Clindamycin/adapalene/benzoyl peroxide

Combination of
- Clindamycin: Lincosamide antibacterial
- Adapalene: Retinoid
- Benzoyl peroxide: Oxidizing agent

Clinical data
- Trade names: Cabtreo
- AHFS/Drugs.com: Cabtreo
- License data: US DailyMed: clindamycin phosphate/benzoyl peroxide/adapalene;
- Routes of administration: Topical
- ATC code: D10AF51 (WHO), D10AD53 (WHO), D10AE51 (WHO);

Legal status
- Legal status: CA: ℞-only; US: ℞-only;

Identifiers
- KEGG: D12969;

= Clindamycin/adapalene/benzoyl peroxide =

Medication

Clindamycin/adapalene/benzoyl peroxide, sold under the brand name Cabtreo, is a fixed-dose combination medication used for the treatment of acne.

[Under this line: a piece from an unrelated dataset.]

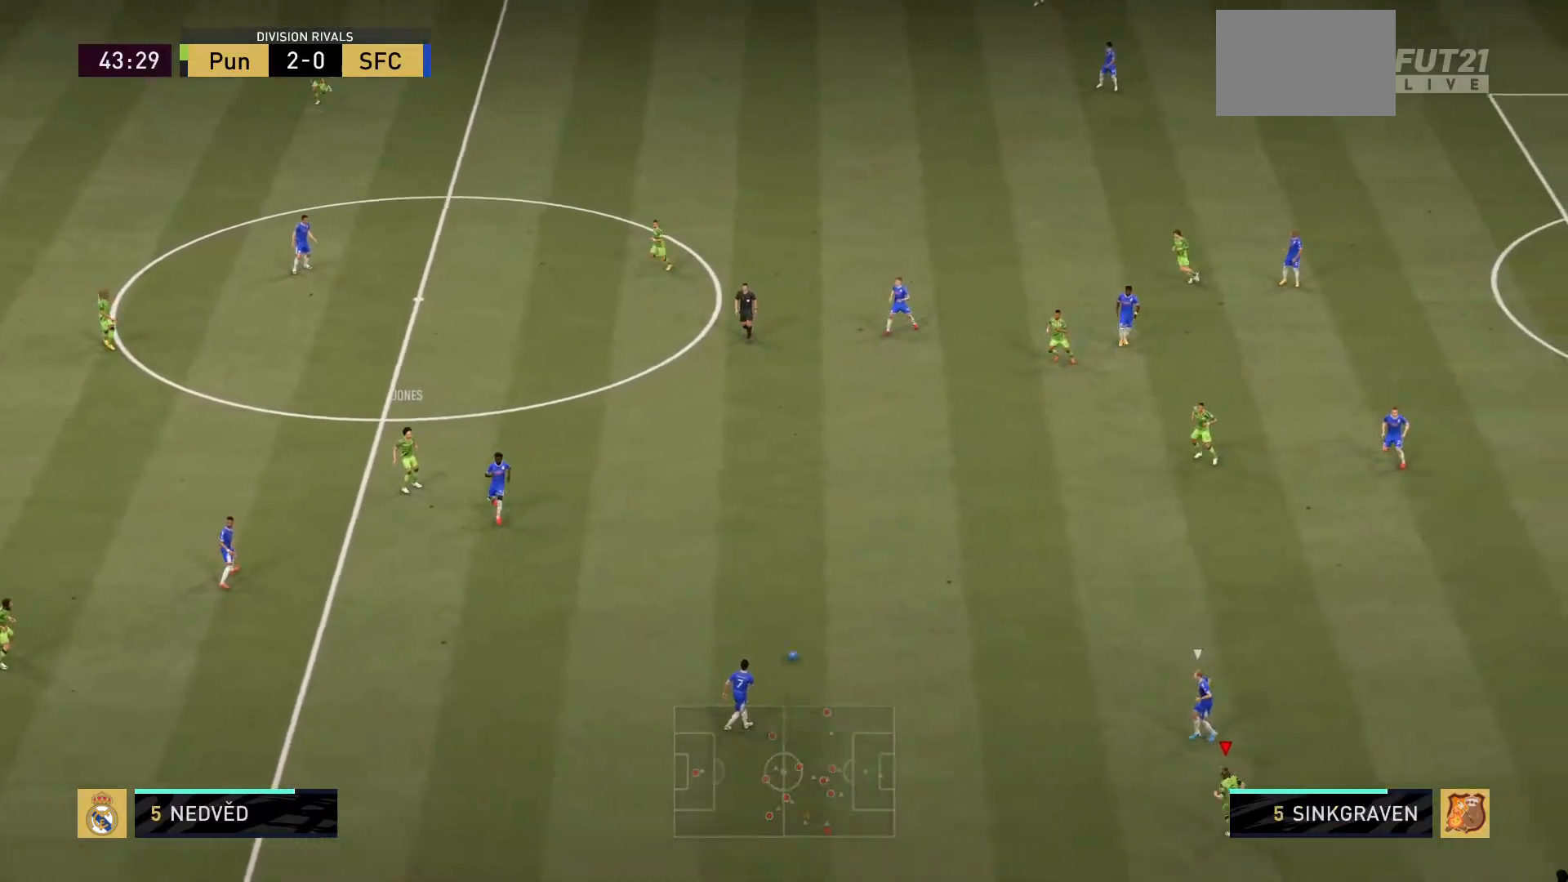
{"buttons": [], "left_stick": "left", "right_stick": "center", "events": [[17, "left_stick", "up-left"], [184, "left_stick", "left"]]}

It contains clindamycin 1.2%, as the phosphate, a lincosamide antibacterial; adapalene 0.15%, a synthetic retinoid; and benzoyl peroxide 3.1%, an oxidizing agent. It is applied to the skin.

Clindamycin/adapalene/benzoyl peroxide was approved for medical use in the United States in October 2023. It is the first triple-combination topical acne treatment approved by the US Food and Drug Administration.